Running Jobs on Our RC Machines

The Research Computing cluster (Odyssey/Cannon) uses a tool called Slurm to manage jobs. This page is not a tutorial on Slurm itself. For that, see Slurm's webpage or Research Computing's documentation.

While Slurm works well in most cases, it has limitations, some fundamental, some due to how Research Computing has configured it on their resources, that mean that we need to take care when running large numbers of jobs to make sure that one person's jobs don't occupy all of our resources and prevent others from getting their work done. Among those limitations are:

  1. No Fairshare within groups: Fairshare is the system Slurm uses to decide which jobs to run when there are more jobs scheduled than a partition has resources. The more a user or group has used the cluster recently, the higher their Fairshare score will be, which translates to their jobs having lower priority when Slurm decides which job to run next. However, RC has turned off Fairshare for individual users, and is only using group-level Fairshare. The result is that, for the machines we own, Fairshare does not exist, and jobs run in a first-in-first-out manner unless we do something to change that.

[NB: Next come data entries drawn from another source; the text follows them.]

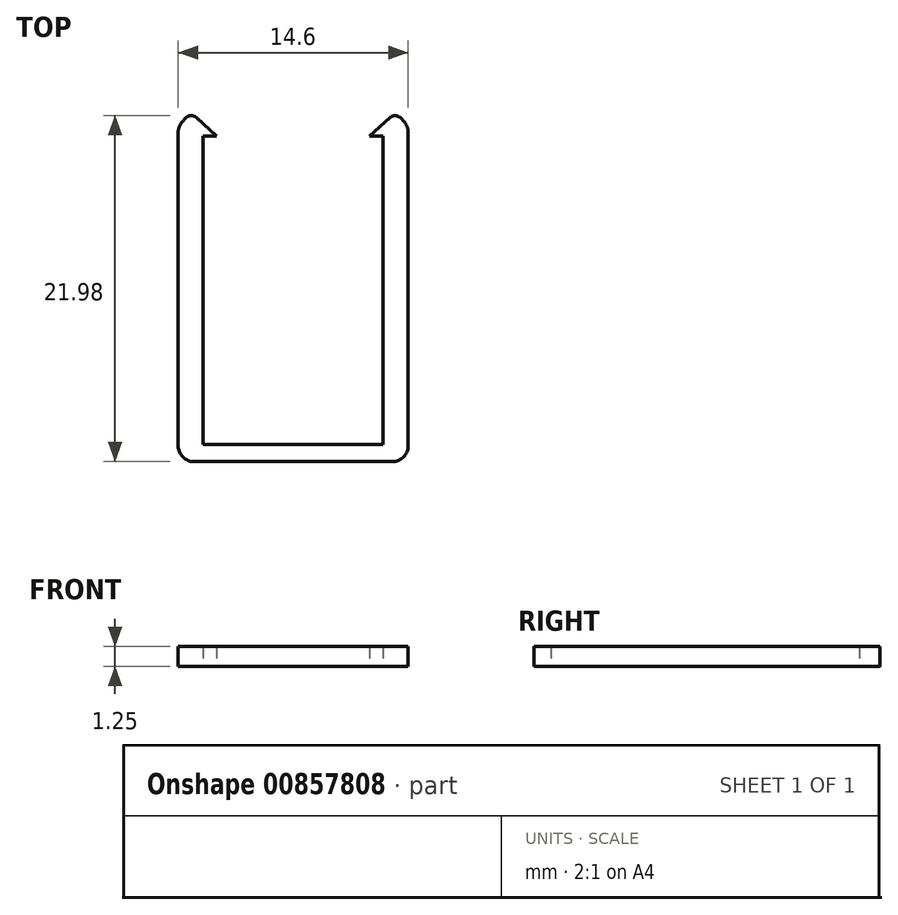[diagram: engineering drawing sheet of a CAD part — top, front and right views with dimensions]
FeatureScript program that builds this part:
annotation { "Feature Type Name" : "Feature", "Feature Type Description" : "" }
export const myFeature = defineFeature(function(context is Context, id is Id, definition is map)
    precondition{}
    {
        {
            var Q0;
            Q0=qCreatedBy(makeId("Top.planeOp"),FACE);
            var sketch = newSketch(context, id + "F0", { "sketchPlane" : qUnion([Q0])});
            skLineSegment(sketch, "E0.bottom", {"start": v(-7.97, -9.2) * mm, "end": v(6.63, -9.2) * mm});
            skLineSegment(sketch, "E0.top", {"start": v(-7.97, -10.28) * mm, "end": v(6.63, -10.28) * mm});
            skLineSegment(sketch, "E0.left", {"start": v(-7.97, -9.2) * mm, "end": v(-7.97, -10.28) * mm});
            skLineSegment(sketch, "E0.right", {"start": v(6.63, -9.2) * mm, "end": v(6.63, -10.28) * mm});
            skLineSegment(sketch, "E1.bottom", {"start": v(-7.97, -9.2) * mm, "end": v(-6.38, -9.2) * mm});
            skLineSegment(sketch, "E1.top", {"start": v(-7.97, 11.9) * mm, "end": v(-6.38, 11.9) * mm});
            skLineSegment(sketch, "E1.left", {"start": v(-7.97, -9.2) * mm, "end": v(-7.97, 11.9) * mm});
            skLineSegment(sketch, "E1.right", {"start": v(-6.38, -9.2) * mm, "end": v(-6.38, 11.9) * mm});
            skLineSegment(sketch, "E2.bottom", {"start": v(6.63, -9.2) * mm, "end": v(5.04, -9.2) * mm});
            skLineSegment(sketch, "E2.top", {"start": v(6.63, 11.9) * mm, "end": v(5.04, 11.9) * mm});
            skLineSegment(sketch, "E2.left", {"start": v(6.63, -9.2) * mm, "end": v(6.63, 11.9) * mm});
            skLineSegment(sketch, "E2.right", {"start": v(5.04, -9.2) * mm, "end": v(5.04, 11.9) * mm});
            skPoint(sketch, "E3", {"position": v(-6.38, 10.4) * mm});
            skPoint(sketch, "E4", {"position": v(5.04, 10.4) * mm});
            skPoint(sketch, "E5", {"position": v(-5.53, 10.4) * mm});
            skPoint(sketch, "E6", {"position": v(4.2, 10.4) * mm});
            skPoint(sketch, "E7", {"position": v(-7.17, 11.9) * mm});
            skPoint(sketch, "E8", {"position": v(5.84, 11.9) * mm});
            skLineSegment(sketch, "E9", {"start": v(-7.17, 11.9) * mm, "end": v(-5.53, 10.4) * mm});
            skLineSegment(sketch, "E10", {"start": v(5.84, 11.9) * mm, "end": v(4.2, 10.4) * mm});
            skLineSegment(sketch, "E11", {"start": v(4.2, 10.4) * mm, "end": v(5.04, 10.4) * mm});
            skLineSegment(sketch, "E12", {"start": v(-5.53, 10.4) * mm, "end": v(-6.38, 10.4) * mm});
            skLineSegment(sketch, "E13", {"start": v(-7.17, 11.9) * mm, "end": v(-7.97, 11.03) * mm});
            skLineSegment(sketch, "E14", {"start": v(5.84, 11.9) * mm, "end": v(6.63, 11.03) * mm});
            skSolve(sketch);
        }
        {
            var Q0;
            {var subQ6=sQuery(id+"F0.wireOp",EDGE,"E13");Q0=makeQuery(id+"F0.imprint","IMPRINT",FACE,{"disambiguationData":[TD([[makeQuery(id+"F0.imprint","IMPRINT",EDGE,{"derivedFrom":subQ6}),1.0]])]});}
            var Q1;
            {var subQ3=sQuery(id+"F0.wireOp",EDGE,"E12");Q1=makeQuery(id+"F0.imprint","IMPRINT",FACE,{"disambiguationData":[TD([[makeQuery(id+"F0.imprint","IMPRINT",EDGE,{"derivedFrom":subQ3}),-1.0]])]});}
            var Q2;
            {var subQ3=sQuery(id+"F0.wireOp",EDGE,"E11");Q2=makeQuery(id+"F0.imprint","IMPRINT",FACE,{"disambiguationData":[TD([[makeQuery(id+"F0.imprint","IMPRINT",EDGE,{"derivedFrom":subQ3}),1.0]])]});}
            var Q3;
            {var subQ7=sQuery(id+"F0.wireOp",EDGE,"E14");Q3=makeQuery(id+"F0.imprint","IMPRINT",FACE,{"disambiguationData":[TD([[makeQuery(id+"F0.imprint","IMPRINT",EDGE,{"derivedFrom":subQ7}),-1.0]])]});}
            var Q4;
            Q4=makeQuery(id+"F0.imprint","IMPRINT",FACE,{"disambiguationData":[TD([[makeQuery(id+"F0.imprint","IMPRINT",EDGE,{"derivedFrom":sQuery(id+"F0.wireOp",EDGE,"E0.top")}),1.0]])]});
            extrude(context, id + "F1", {"entities" : qUnion([Q0, Q1, Q2, Q3, Q4]), "depth" : 1.25 * mm, "offsetDistance" : 25 * mm});
        }
        {
            var Q0;
            Q0=makeQuery(id+"F1.opExtrude","SWEPT_EDGE",EDGE,{"disambiguationData":[OSD([sQuery(id+"F0.wireOp",EDGE,"E0.top"),sQuery(id+"F0.wireOp",EDGE,"E0.right")])]});
            var Q1;
            Q1=makeQuery(id+"F1.opExtrude","SWEPT_EDGE",EDGE,{"disambiguationData":[OSD([sQuery(id+"F0.wireOp",EDGE,"E0.top"),sQuery(id+"F0.wireOp",EDGE,"E0.left")])]});
            fillet(context, id + "F2", {"entities" : qUnion([Q0, Q1]), "radius" : 1 * mm, "tangentPropagation" : true, "allowEdgeOverflow" : false});
        }
        {
            var Q0;
            Q0=makeQuery(id+"F1.opExtrude","SWEPT_EDGE",EDGE,{"disambiguationData":[OSD([sQuery(id+"F0.wireOp",EDGE,"E1.left"),sQuery(id+"F0.wireOp",EDGE,"E13")])]});
            var Q1;
            Q1=makeQuery(id+"F1.opExtrude","SWEPT_EDGE",EDGE,{"disambiguationData":[OSD([sQuery(id+"F0.wireOp",EDGE,"E2.left"),sQuery(id+"F0.wireOp",EDGE,"E14")])]});
            fillet(context, id + "F3", {"entities" : qUnion([Q0, Q1]), "radius" : 1 * mm, "tangentPropagation" : true, "allowEdgeOverflow" : false});
        }
        {
            var Q0;
            Q0=makeQuery(id+"F1.opExtrude","SWEPT_EDGE",EDGE,{"disambiguationData":[OSD([sQuery(id+"F0.wireOp",EDGE,"E2.top"),sQuery(id+"F0.wireOp",EDGE,"E10"),sQuery(id+"F0.wireOp",EDGE,"E14")])]});
            var Q1;
            Q1=makeQuery(id+"F1.opExtrude","SWEPT_EDGE",EDGE,{"disambiguationData":[OSD([sQuery(id+"F0.wireOp",EDGE,"E1.top"),sQuery(id+"F0.wireOp",EDGE,"E9"),sQuery(id+"F0.wireOp",EDGE,"E13")])]});
            fillet(context, id + "F4", {"entities" : qUnion([Q0, Q1]), "radius" : 0.5 * mm, "tangentPropagation" : true, "allowEdgeOverflow" : false});
        }
    });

  2. No job eviction: Once Slurm starts a job, on a partition other than one of the requeue partitions, that job will run to completion unless it uses more resources than the user requested. In general, this is a good thing, but it means that we need to take care when running jobs that take a long time to complete, as filling our cluster with long-running jobs can lock other users out for significant periods of time.

  3. Limited job scheduling horizon: RC has configured Slurm such that it only examines the first 1500 jobs in the queue when selecting a job to run next. This reduces the amount of time that Slurm taks to schedule a job, but means that large numbers of jobs from one user can block another user's job from running, even if the first user has niced their jobs to reduce their priority.

  4. No Limit on the number of cores/threads used: While Slurm allows a user to request a number of cores for each job, it does not limit the number of threads or cores a job uses to the number requested. When a job uses more cores/threads than the user requested, it can overload the machine, slowing work down and causing Slurm to put the machine in a "drng" state and not schedule additional jobs until the load goes down.

Running Jobs Without Hogging our Cluster

It's common in our lab for someone to want to run hundreds or thousands of jobs, so we've developed the following guidelines that allow one to submit large amounts of work at one time without preventing others from using the cluster.

  1. Use job arrays whenever you submit more than 100 jobs at a time. A job array can contain up to 10,000 tasks (independent jobs), but Slurm treats it as a single job for the purposes of scheduling, which makes it possible to schedule large amounts of work without filling up Slurm's 1500-job search range. There are about 15 people in the Eddy and Rivas labs, so, if everyone follows this guideline, we should never fill up the job search range. Job arrays also provide a convenient mechanism to limit the number of sub-jobs that run simultaneously.

  2. Nice your jobs if running more than 200 jobs (15 people times 200 jobs is about equal to the number of cores in our partition). Slurm provides a --nice option for both sbatch and srun, which changes the priority of a job or a job array. The default nice value for jobs is 100, and higher nice values lower a job's priority, allowing less-nice jobs to pass them in the queue. We don't have a specific policy on how much you should nice your jobs, but one suggestion is to use a nice value equal to the number of jobs you are running.

  3. Limit the number of long-running (more than 1-2 hours) jobs you run at the same time. Some of the jobs we run take days or weeks to complete, and filling up our resources with those jobs can lock others out of the cluster for long periods of time. If you expect your jobs to run for more than 1-2 hours each, use either a job array's limit on the number of sub-jobs that can run simultaneously or the --exclude option to srun/sbatch to ensure that you aren't running more than 200 such jobs at a time.

  4. Make sure that your jobs only use the number of cores you've requested from Slurm. Most parallel programs have an option to specify the number of cores/CPUs they use, but the syntax of this varies from program to program.